In Jonathan Dee's elegant and explosive new novel, Sugar Street, an unnamed male narrator has hit the road with a large sum of cash stashed in an envelope under his car seat. Vigilantly avoiding security cameras, he drives until he meets a city where his past is unlikely to track him down. Renting a room from a less-than-stable landlady whose need for money outweighs her desire to ask questions, he seems to have escaped his former self. But can he?

In a story that moves with swift dark humour and insight, Dee takes us through his narrator's attempt to disavow his former life of privilege and enter a blameless new existence. Having opted out of his material possessions and human connections, the pillars of his new self - simplicity, kindness, above all invisibility - grow shakier as he butts up against the daily lives of his neighbours in their politically divided working-class city. With the suspense of a crime thriller and the grace of our best literary fiction, Dee unspools the details of our unlikely hero's former life and his developing new one in a drumbeat roll up to a shocking final act.

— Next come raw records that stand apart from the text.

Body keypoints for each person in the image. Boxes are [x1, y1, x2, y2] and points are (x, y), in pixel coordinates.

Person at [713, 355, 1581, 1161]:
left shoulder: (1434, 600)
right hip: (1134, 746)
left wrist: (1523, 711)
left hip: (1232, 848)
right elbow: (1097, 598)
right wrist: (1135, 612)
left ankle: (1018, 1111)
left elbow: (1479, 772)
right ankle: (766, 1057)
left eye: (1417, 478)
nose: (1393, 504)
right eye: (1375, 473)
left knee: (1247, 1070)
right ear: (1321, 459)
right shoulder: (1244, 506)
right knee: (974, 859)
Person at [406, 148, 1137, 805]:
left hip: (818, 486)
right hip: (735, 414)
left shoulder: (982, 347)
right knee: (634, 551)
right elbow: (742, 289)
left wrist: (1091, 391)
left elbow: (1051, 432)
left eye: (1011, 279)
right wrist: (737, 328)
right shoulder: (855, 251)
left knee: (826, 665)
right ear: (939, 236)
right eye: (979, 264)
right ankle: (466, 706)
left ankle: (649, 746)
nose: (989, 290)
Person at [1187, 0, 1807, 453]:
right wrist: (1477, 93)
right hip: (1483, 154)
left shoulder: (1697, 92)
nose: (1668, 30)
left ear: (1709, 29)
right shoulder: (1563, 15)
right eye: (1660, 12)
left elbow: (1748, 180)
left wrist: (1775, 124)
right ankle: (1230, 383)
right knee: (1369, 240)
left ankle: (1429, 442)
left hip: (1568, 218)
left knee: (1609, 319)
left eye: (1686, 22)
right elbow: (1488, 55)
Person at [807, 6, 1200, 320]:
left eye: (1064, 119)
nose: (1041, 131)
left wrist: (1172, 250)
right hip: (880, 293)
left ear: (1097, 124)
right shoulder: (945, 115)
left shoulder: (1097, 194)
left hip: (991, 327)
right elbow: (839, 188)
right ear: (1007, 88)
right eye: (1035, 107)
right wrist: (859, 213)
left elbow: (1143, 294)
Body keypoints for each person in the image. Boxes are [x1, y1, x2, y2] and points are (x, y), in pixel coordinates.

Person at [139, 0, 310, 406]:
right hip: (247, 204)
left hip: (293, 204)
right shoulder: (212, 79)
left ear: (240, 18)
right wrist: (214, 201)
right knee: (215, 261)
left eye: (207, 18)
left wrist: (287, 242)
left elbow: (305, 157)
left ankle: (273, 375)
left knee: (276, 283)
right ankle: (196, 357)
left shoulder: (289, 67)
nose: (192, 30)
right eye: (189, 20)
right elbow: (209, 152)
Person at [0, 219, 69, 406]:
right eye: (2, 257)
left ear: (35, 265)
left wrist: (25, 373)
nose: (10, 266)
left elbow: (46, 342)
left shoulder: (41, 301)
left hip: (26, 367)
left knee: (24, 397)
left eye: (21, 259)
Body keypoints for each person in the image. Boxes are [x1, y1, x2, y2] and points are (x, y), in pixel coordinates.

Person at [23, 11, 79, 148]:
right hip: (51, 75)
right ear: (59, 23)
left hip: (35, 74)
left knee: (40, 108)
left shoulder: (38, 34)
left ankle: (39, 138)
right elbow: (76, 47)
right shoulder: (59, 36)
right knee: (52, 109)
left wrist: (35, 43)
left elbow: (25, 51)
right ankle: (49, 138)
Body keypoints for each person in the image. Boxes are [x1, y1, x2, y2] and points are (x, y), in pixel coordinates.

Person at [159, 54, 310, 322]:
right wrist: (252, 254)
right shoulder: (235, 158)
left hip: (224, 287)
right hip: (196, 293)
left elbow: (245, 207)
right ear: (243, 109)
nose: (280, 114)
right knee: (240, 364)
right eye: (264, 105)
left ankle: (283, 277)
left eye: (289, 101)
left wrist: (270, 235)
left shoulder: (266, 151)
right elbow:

Sugar Street is a leaner, more personal, but still uncannily timely look at the volatile America of today. A risky, engrossing and surprisingly visceral story about a white man trying to escape his own troubling footprint and start his life over.

Jonathan Dee is the author of seven novels, including The Locals, A Thousand Pardons, and The Privileges, which was a finalist for the 2011 Pulitzer Prize. A recipient of fellowships from the National Endowment for the Arts and the Guggenheim Foundation, he teaches in the graduate writing program at Syracuse University.